>>>

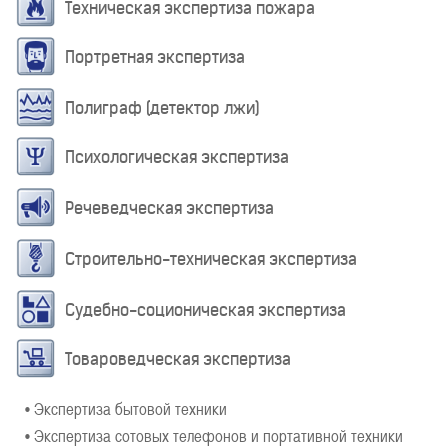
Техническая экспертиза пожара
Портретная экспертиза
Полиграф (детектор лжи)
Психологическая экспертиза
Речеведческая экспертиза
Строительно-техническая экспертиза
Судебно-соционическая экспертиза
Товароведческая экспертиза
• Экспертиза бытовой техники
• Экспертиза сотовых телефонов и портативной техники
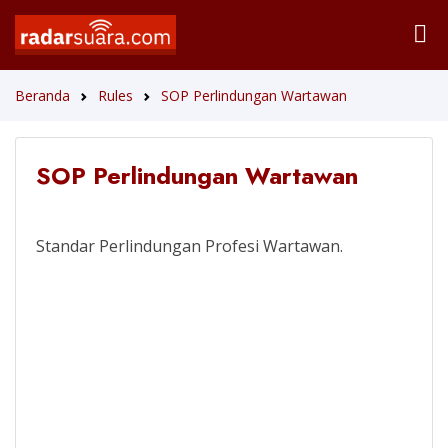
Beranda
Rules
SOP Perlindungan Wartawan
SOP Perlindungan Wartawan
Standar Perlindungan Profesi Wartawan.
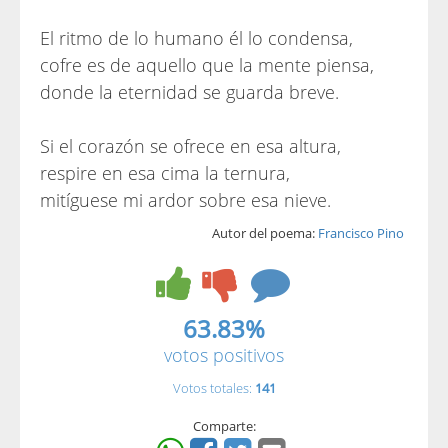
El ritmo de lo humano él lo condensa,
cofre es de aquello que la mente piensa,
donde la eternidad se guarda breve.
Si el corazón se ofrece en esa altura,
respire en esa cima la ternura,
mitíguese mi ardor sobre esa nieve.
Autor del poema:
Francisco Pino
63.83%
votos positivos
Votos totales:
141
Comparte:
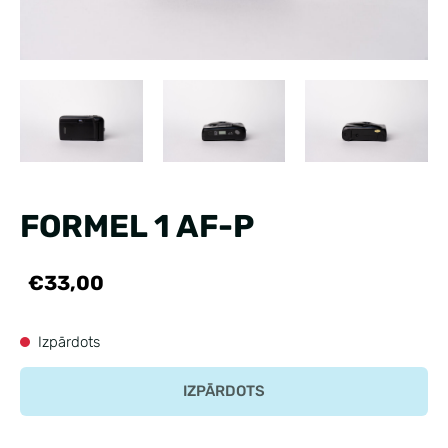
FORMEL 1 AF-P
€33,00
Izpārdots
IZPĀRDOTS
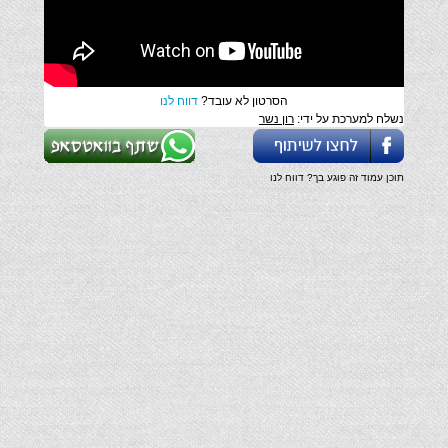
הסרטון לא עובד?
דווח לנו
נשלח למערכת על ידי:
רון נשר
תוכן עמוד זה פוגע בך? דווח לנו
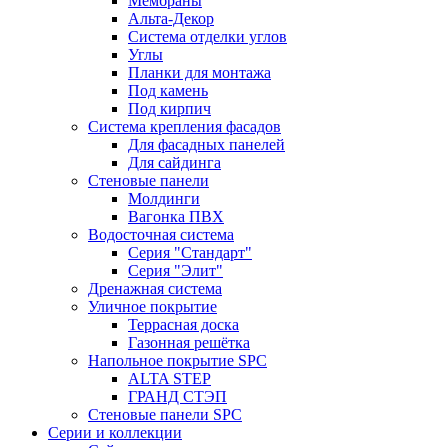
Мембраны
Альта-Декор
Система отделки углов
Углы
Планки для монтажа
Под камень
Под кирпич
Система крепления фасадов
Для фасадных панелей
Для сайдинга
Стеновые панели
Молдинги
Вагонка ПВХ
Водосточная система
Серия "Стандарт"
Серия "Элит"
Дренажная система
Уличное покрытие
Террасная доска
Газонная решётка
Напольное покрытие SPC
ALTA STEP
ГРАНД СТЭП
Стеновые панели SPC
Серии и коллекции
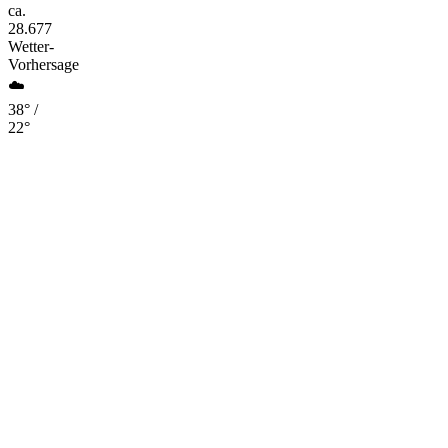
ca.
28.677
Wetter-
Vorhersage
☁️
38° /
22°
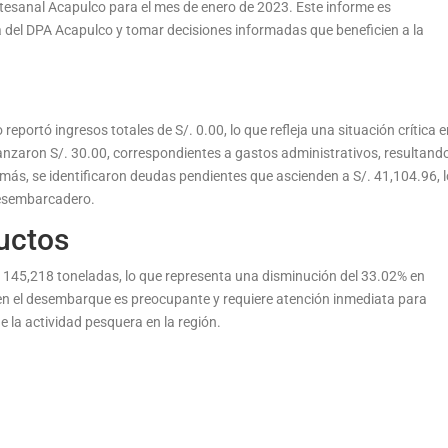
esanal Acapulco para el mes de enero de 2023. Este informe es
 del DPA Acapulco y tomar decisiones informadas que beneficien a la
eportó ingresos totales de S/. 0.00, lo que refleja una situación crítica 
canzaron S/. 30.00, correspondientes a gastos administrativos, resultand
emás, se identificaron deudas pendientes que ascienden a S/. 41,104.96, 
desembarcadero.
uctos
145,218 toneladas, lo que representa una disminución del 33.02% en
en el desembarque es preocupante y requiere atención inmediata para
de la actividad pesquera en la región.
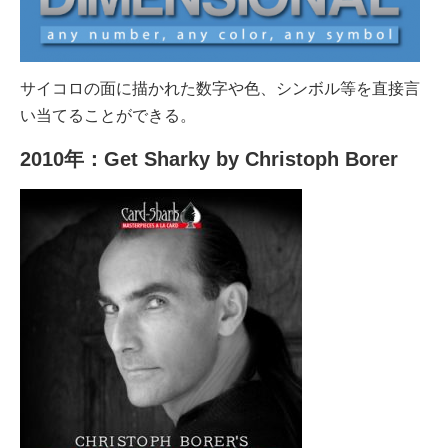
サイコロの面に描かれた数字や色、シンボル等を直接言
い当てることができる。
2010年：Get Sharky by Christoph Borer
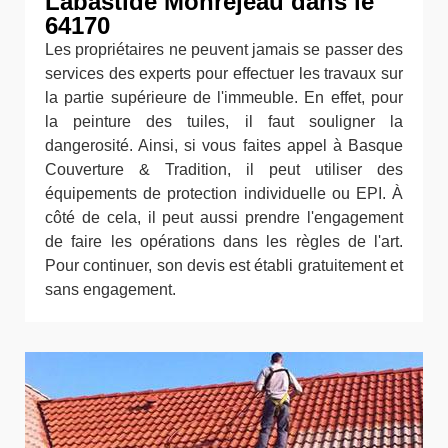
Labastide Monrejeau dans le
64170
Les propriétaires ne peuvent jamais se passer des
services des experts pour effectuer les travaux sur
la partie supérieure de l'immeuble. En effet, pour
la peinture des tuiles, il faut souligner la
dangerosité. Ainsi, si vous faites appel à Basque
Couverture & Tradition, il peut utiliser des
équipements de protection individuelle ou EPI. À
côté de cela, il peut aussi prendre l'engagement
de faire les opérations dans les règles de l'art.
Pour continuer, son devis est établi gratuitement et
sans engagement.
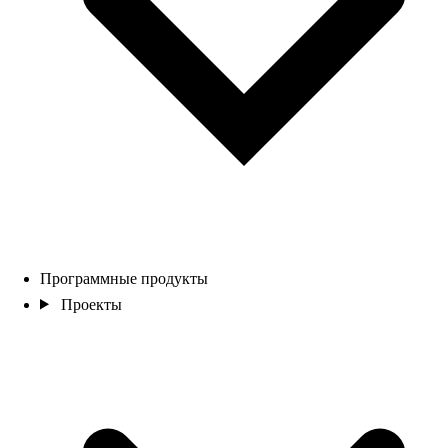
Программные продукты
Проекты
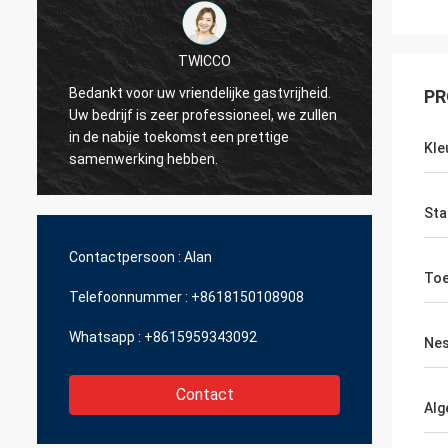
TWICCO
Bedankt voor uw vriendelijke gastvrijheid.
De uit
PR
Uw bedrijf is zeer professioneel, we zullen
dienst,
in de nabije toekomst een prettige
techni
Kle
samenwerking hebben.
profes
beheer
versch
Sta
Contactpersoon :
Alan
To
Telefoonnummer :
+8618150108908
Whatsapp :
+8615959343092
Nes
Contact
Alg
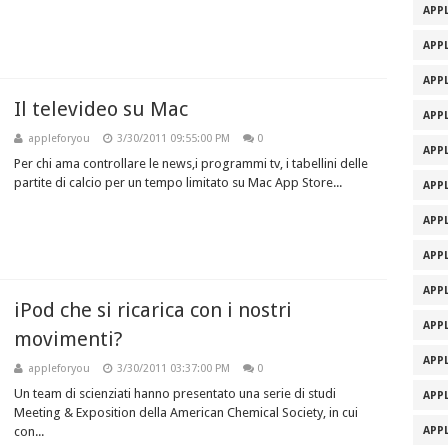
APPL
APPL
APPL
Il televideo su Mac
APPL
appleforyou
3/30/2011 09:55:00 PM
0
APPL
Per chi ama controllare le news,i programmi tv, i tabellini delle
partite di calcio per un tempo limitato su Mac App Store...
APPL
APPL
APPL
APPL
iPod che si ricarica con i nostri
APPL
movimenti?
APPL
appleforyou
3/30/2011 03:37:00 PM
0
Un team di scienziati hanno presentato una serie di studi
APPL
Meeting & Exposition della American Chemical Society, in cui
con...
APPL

<<<
>>>

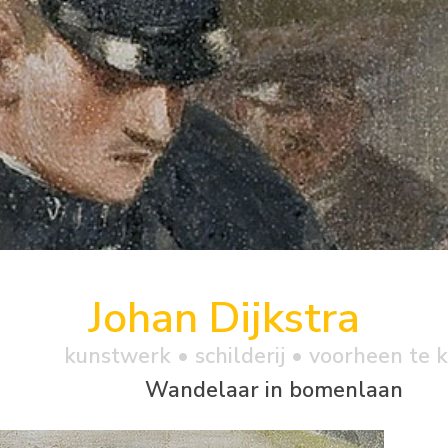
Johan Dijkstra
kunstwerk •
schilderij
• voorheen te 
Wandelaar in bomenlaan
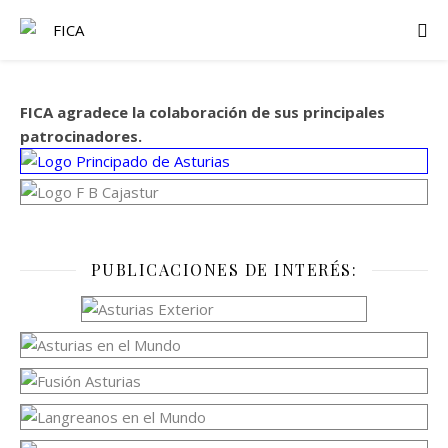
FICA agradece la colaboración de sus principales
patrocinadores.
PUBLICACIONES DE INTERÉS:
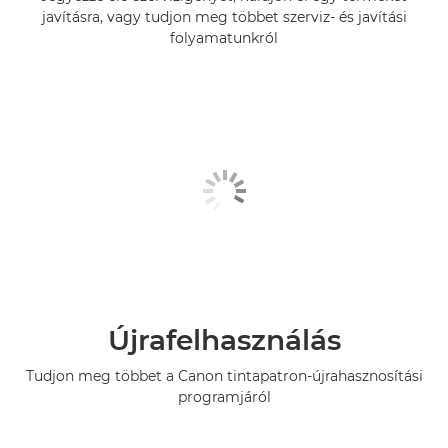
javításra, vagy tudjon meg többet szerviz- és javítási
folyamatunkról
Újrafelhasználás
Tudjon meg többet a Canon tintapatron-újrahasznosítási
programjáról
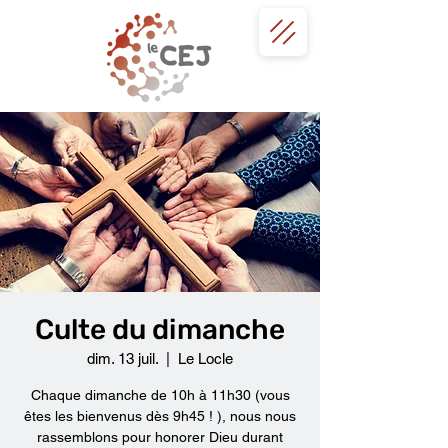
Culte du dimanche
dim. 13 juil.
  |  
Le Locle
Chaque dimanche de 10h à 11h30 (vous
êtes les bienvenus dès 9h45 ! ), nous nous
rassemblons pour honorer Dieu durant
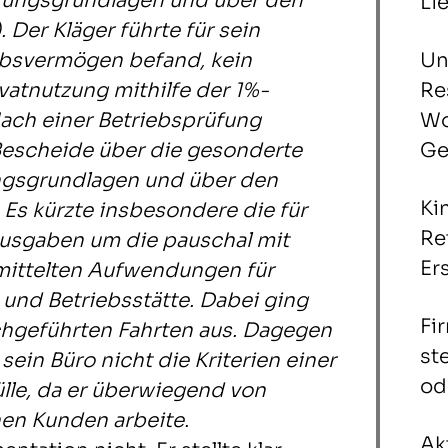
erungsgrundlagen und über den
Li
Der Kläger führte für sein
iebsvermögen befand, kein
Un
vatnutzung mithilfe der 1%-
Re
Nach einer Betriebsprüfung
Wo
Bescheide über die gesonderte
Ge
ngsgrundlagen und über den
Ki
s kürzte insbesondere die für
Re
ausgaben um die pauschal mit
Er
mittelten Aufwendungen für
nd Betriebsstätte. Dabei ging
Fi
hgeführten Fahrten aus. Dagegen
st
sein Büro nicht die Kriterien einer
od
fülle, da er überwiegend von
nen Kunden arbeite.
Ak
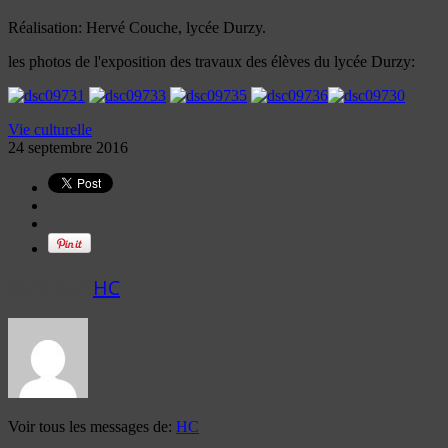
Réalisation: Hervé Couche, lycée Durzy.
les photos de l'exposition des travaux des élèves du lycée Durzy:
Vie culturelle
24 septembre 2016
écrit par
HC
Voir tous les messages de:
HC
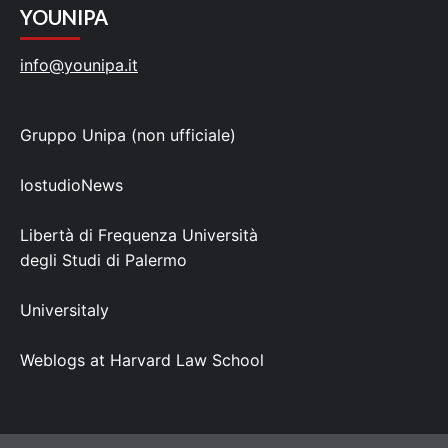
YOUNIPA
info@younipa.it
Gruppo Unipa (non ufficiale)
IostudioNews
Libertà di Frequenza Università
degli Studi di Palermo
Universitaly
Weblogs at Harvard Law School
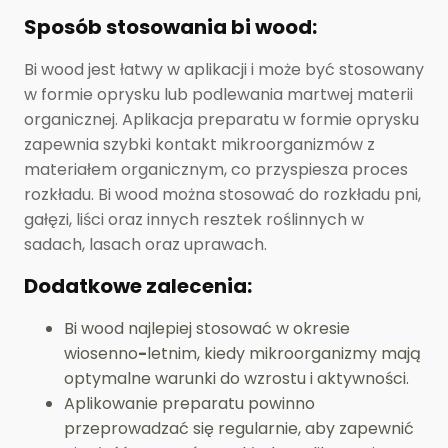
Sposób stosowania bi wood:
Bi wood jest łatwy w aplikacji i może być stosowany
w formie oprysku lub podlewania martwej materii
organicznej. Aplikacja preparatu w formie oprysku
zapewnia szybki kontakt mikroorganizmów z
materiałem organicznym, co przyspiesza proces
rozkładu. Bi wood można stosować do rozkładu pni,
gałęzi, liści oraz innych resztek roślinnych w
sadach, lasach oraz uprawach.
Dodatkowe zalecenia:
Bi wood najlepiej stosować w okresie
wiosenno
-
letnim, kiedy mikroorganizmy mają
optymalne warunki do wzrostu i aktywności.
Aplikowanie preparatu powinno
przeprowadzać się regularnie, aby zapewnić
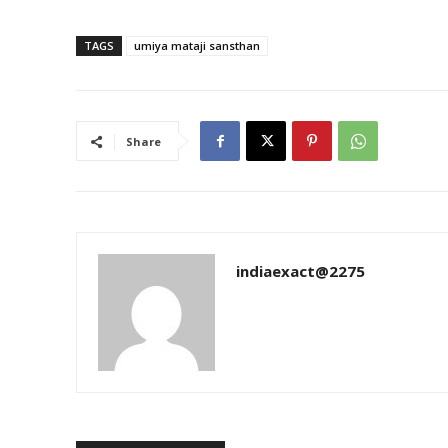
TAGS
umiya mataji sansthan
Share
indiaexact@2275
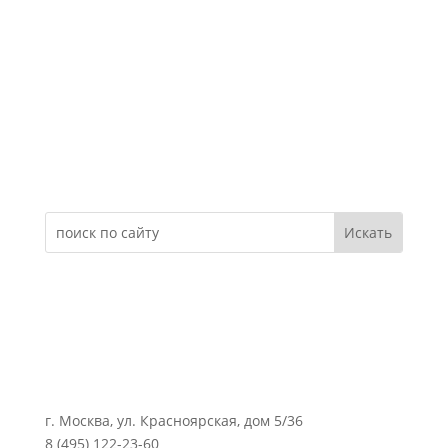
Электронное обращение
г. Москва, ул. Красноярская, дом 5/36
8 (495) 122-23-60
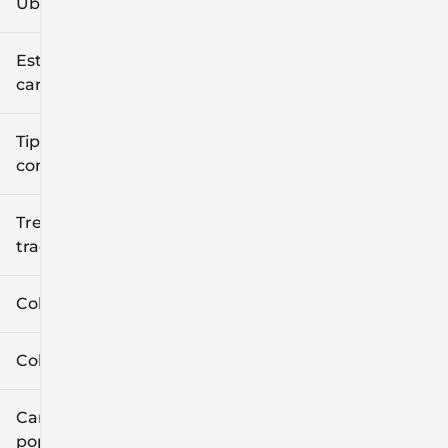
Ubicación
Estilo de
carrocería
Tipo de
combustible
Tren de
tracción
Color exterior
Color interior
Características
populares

<<<
>>>

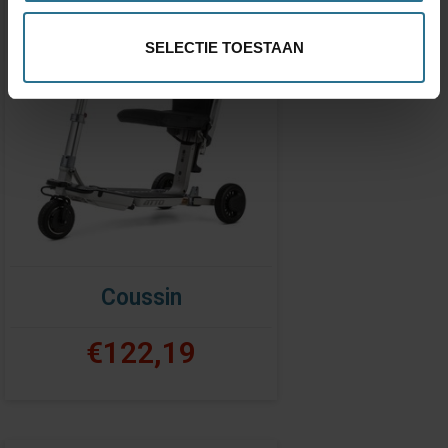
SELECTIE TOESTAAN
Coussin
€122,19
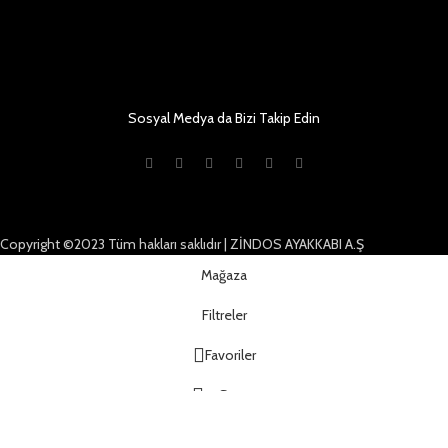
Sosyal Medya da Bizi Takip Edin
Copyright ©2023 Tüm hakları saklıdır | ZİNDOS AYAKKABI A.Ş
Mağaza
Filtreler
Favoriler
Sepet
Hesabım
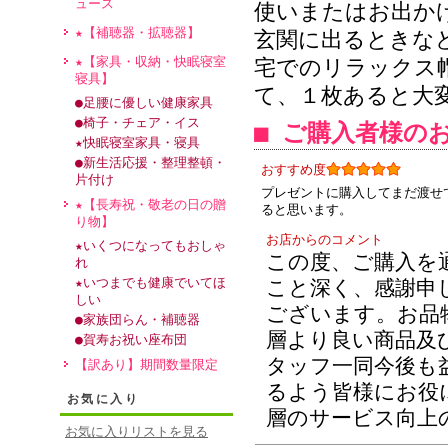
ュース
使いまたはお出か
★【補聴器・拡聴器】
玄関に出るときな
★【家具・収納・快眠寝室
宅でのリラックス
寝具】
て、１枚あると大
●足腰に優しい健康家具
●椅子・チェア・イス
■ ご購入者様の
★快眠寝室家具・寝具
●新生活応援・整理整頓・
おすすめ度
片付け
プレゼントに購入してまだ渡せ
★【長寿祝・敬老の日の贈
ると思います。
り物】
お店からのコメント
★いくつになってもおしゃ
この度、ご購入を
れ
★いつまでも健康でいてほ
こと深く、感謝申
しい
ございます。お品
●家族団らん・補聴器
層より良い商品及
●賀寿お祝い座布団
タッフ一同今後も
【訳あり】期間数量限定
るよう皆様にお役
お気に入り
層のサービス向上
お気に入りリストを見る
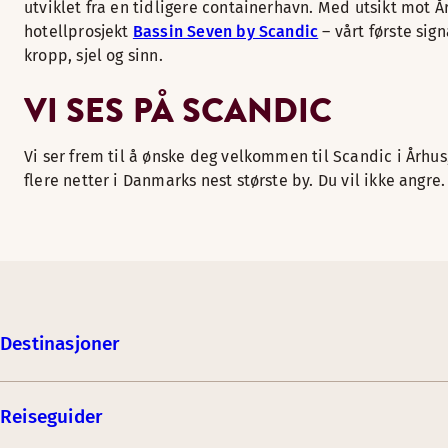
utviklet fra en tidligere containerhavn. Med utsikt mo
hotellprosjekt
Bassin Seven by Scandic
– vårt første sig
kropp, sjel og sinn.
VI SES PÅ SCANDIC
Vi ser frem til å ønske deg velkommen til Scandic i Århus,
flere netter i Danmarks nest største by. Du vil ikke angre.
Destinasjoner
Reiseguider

<<<

What the task requires
Excluding any pictures, print exactly the lines of the listing above from the line with "Техническая экспертиза пожара" to the line with "canzaron S/. 30.00, correspondientes", both ends included.

Task answer
Техническая экспертиза пожара
Портретная экспертиза
Полиграф (детектор лжи)
Психологическая экспертиза
Речеведческая экспертиза
Строительно-техническая экспертиза
Судебно-соционическая экспертиза
Товароведческая экспертиза
• Экспертиза бытовой техники
• Экспертиза сотовых телефонов и портативной техники
Beranda
Rules
SOP Perlindungan Wartawan
SOP Perlindungan Wartawan
Standar Perlindungan Profesi Wartawan.
El ritmo de lo humano él lo condensa,
cofre es de aquello que la mente piensa,
donde la eternidad se guarda breve.
Si el corazón se ofrece en esa altura,
respire en esa cima la ternura,
mitíguese mi ardor sobre esa nieve.
Autor del poema:
Francisco Pino
63.83%
votos positivos
Votos totales:
141
Comparte:
FORMEL 1 AF-P
€33,00
Izpārdots
IZPĀRDOTS
הסרטון לא עובד?
דווח לנו
נשלח למערכת על ידי:
רון נשר
תוכן עמוד זה פוגע בך? דווח לנו
Мембраны
Альта-Декор
Система отделки углов
Углы
Планки для монтажа
Под камень
Под кирпич
Система крепления фасадов
Для фасадных панелей
Для сайдинга
Стеновые панели
Молдинги
Вагонка ПВХ
Водосточная система
Серия "Стандарт"
Серия "Элит"
Дренажная система
Уличное покрытие
Террасная доска
Газонная решётка
Напольное покрытие SPC
ALTA STEP
ГРАНД СТЭП
Стеновые панели SPC
Серии и коллекции
ca.
28.677
Wetter-
Vorhersage
☁️
38° /
22°
esanal Acapulco para el mes de enero de 2023. Este informe es
 del DPA Acapulco y tomar decisiones informadas que beneficien a la
eportó ingresos totales de S/. 0.00, lo que refleja una situación crítica 
canzaron S/. 30.00, correspondientes a gastos administrativos, resultand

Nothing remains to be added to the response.